Fonte da imagem: Blog Estradas de Sol |
[2] De
alguma forma a nota de rodapé tem sido tratada como uma versão do inconsciente
freudiano, uma versão da ideia de que contra a luz patente da consciência se
levanta o sol poente da penumbra, o arquivo de sombras, o abrigo, sanatório ou
Arcádia dos conteúdos latentes e reprimidos. Sim, talvez a nota de rodapé seja
o refúgio dos textos reprimidos. Alguns autores por mais apaixonados que fossem
pelas loiras madeixas da luz do dia, da consciência, não conseguiram esconder o
encanto que sentiam pelos cabelos negros de Ártêmis que, com seu mistério lunar, ilumina a desprezada nota de rodapé. Como é sabido, as fases da Lua são
diferentes penteados de Ártêmis. Inclusive, a Lua Cheia é Ártêmis quando faz com
seus cabelos um rabo-de-cavalo, deixando exposta sua face que rouba emprestada
a luz do Sol para dela construir a luz ao mesmo tempo nova e anciã do enigma.
E, certamente talvez, o desprezo que recebe a Lua - a nota de rodapé - é capaz
de dotar seu rosto de beleza irresistível (Sim, talvez a maior parte dos textos
ocidentais tenha algo de bissexual, pois se dividem entre os cachos solares de
Apolo que escorrem pelo texto principal e os cabelos morenos de Ártêmis que deságuam
pelas notas de rodapé). Mas, isto é só uma hipótese quase absurda.
Até hoje não compreendo porque as notas de rodapé não
se permitem ser divididas em parágrafos. Talvez seja porque, encaradas como
depósitos de retraços, sejam imageticamente pensadas para ser um amontoado de
informações. Mas, as notas de rodapé, como apêndices que são, reagem a essa
situação em que são colocadas: um misto de desprezo e atração selvagem. E, não
raro, as notas de rodapé inflamam-se e tornam-se clamor, eclipsando o texto
principal. E quando uma nota de rodapé supura? Quando o paratexto ameaça se
tornar texto principal?
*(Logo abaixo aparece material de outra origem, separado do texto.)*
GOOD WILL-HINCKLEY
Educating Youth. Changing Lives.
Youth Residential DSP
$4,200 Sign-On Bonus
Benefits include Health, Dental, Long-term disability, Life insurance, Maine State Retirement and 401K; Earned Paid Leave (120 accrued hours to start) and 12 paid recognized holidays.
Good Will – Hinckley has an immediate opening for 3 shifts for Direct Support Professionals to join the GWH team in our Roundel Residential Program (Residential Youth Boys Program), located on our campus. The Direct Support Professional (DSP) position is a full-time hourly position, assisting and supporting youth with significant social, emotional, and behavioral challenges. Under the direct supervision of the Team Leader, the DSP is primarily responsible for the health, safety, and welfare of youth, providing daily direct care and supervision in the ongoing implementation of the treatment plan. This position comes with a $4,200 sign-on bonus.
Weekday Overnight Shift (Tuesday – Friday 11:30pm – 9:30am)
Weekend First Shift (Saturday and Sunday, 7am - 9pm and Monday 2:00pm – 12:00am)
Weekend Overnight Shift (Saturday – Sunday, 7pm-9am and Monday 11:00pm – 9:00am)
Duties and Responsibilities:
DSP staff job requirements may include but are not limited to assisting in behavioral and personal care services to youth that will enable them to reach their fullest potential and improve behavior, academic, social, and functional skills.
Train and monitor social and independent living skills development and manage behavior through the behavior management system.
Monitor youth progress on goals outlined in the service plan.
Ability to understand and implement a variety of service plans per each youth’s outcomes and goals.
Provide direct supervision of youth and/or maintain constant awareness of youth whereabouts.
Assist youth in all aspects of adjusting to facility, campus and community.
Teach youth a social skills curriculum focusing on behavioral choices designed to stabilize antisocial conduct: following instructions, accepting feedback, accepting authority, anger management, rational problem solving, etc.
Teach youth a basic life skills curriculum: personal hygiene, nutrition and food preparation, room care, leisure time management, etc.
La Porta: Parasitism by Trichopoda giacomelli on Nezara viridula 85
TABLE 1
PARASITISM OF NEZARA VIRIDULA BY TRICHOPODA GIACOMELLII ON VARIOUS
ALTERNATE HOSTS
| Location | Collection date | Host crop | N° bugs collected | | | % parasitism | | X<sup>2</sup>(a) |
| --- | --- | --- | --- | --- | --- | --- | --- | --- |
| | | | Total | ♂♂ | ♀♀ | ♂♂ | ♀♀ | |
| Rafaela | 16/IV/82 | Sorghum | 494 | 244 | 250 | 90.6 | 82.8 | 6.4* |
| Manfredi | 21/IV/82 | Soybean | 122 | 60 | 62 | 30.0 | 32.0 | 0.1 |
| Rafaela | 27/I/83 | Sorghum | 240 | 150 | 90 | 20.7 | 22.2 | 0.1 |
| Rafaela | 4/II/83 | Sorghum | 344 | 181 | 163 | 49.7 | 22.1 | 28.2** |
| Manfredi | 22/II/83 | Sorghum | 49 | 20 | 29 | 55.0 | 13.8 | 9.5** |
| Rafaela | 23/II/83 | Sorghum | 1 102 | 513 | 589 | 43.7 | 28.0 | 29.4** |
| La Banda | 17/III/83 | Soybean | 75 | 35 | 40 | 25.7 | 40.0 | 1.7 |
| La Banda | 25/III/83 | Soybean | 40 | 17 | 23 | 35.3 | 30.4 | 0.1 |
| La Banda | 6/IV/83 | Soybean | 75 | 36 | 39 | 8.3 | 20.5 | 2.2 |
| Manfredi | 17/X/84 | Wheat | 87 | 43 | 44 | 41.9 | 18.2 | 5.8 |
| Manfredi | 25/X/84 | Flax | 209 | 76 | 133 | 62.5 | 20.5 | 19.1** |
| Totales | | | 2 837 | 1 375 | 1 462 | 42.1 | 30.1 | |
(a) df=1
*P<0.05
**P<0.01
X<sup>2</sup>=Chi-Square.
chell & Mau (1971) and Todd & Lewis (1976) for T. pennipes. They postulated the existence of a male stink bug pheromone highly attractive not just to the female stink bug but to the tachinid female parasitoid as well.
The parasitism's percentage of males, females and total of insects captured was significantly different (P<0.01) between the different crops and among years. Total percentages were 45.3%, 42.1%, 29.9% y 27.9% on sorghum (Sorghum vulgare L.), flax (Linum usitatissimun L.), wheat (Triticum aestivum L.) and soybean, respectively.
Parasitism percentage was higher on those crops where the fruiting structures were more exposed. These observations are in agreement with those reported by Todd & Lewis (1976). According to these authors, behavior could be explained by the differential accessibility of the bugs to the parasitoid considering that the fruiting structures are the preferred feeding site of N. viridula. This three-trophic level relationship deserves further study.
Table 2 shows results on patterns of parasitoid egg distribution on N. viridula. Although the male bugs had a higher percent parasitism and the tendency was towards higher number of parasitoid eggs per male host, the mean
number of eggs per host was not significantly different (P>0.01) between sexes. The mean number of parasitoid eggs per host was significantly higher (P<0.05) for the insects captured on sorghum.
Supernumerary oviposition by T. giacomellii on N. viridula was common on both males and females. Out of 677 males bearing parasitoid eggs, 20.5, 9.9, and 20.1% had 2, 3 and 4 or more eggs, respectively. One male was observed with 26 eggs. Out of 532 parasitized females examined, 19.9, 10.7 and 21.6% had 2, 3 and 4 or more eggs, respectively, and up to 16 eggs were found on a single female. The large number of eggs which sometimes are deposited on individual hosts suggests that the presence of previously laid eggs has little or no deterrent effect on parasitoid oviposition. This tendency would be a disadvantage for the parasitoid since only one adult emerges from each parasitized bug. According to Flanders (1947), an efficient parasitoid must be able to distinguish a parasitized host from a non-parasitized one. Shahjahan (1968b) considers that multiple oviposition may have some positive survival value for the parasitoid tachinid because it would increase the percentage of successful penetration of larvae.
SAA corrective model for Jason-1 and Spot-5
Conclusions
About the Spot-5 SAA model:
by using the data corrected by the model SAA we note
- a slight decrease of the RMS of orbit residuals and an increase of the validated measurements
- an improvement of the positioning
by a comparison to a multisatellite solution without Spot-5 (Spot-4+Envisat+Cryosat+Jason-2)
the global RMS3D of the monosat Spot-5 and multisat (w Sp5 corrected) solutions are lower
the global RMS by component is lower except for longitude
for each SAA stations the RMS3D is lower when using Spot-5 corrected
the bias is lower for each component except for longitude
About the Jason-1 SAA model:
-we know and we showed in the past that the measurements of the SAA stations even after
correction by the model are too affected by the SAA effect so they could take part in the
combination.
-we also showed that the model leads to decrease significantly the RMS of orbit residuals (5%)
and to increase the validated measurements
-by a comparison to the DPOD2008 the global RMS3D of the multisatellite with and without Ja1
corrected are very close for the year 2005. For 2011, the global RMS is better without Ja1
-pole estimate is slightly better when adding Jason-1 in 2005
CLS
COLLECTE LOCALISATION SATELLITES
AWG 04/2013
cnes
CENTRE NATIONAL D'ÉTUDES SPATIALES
Um mundo sem direito a nota de rodapé, sem direito ao
contraditório. Um mundo sem direito a textos de segunda classe, sem direito à
luz da Lua e ao enigma: é aí nesse tipo de mundo que florescem as ditaduras, os
totalitarismos. A burca é um sinal do que pretende ser um mundo onde o texto
principal impera sem rival. A burca parece uma tentativa simbólica de velar por
completo a luz enigmática de Ártêmis, aprisionando-a eternamente na Lua Nova e
boicotando a luz periférica do contraditório, do mistério, da ambiguidade. Mas,
isto talvez seja só uma hipótese quase absurda.
De certo, a nota de rodapé, assim como a deusa Diana, é
uma exímia caçadora que se embrenha com suas flechas de luz enigmática no lagar
mais negro das florestas do ser. Mas, é fazendo uso de uma das armadilhas de
Diana/Ártêmis que Dionísio destila todo o seu vinho. E o sol brilhante do texto
principal teria, certamente talvez, um brilho cego e inútil se não se
permitisse beber do vinho dionisíaco e se não se permitisse dormir amparado
pelo quebra-luz instalado na face de sua irmã gêmea Ártêmis/Diana. Mas, isto
seria só uma hipótese, absurda quase.
A nota de rodapé tem uma fragrância de amor secreto, de
sorriso secreto destilado no rosto sério do texto principal. É uma sonata de desculpa para
atravessar o Atlântico e espiar o que a fé já tinha como certo: que a viagem de
descoberta do Velho Mundo foi tranquila e que o Nobre sorriu no desembarque.